Mergers and acquisitions.  Investments of capital.  Changes of ownership.  Merger and acquisition trends track closely to the larger economy.  2015 saw historically high transaction rates.  According to Deloitte’s Year-End Report, “[2016] started with a thud…But in October, US companies unleashed an unprecedented wave of deals, making it the busiest month ever for domestic M&A.”  On a local level, our law firm is experiencing an increased rate of corporate transactions.  Something is buzzing.
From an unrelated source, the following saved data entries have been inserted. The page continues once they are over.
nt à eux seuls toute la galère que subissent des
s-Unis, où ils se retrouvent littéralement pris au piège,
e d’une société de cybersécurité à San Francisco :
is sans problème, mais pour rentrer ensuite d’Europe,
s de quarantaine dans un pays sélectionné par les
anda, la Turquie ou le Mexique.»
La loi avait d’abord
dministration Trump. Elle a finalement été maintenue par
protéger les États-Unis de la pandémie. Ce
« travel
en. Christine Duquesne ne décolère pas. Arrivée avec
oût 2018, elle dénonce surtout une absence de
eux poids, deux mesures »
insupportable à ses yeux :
Every deal is unique, but our transactional attorneys find that most deals generally follow larger economic trends.  One never knows exactly how these larger trends will impact a given business, yet is it always helpful to revisit the basic steps of a business acquisition or merger:

  • I Like You; You Like Me – The different ways people arrive at the idea of a business transaction are fascinating. Networking with friends, business brokers, trade journal advertisements, industry research, etc.  People eventually connect.  Once they connect, business factors come to the forefront of the relationship.  One party is interested in purchasing some portion of an ongoing business.  The other party is giving up some degree of business control and expects compensation.  If the parties are serious about discussing this dynamic further, they should look deeper into financial aspects of the deal.

 

  • Confidentiality Agreement / Non-Disclosure Agreement – Many potential deals come to fruition. Most do not.  Before discussing business information that is not publicly available (e.g., pricing, revenue levels, etc.), the parties should agree to keep any such information private.  A simple NDA (non-disclosure agreement) should identify the potential deal that is under consideration and the type of information that is protected from public disclosure.

 

  • Letter of Intent – After reviewing business operations and financials at a high level, the parties generally agree on a purchase price. The purchase price and basic tenets of the deal are spelled out in a letter of intent which the parties sign.  The letter of intent is often non-binding, pending the results of the purchaser’s due diligence investigation.

 

  • Due Diligence –The potential seller usually makes general representations about the operations and finances of the business. The potential buyer should then investigate deeply. Financials should undergo a thorough review.  Operational issues associated with a change in ownership should be identified and discussed (employees, leases, environmental liabilities, inventory, etc.).

Purchase Agreement – The parties legally agree to transfer business control.  The deal is usually binding at this point.  An attorney should prepare the purchase agreement, and each party should understand its contents prior to signing.  The agreement will establish the mechanism for transferring the purchase price in exchange for business control.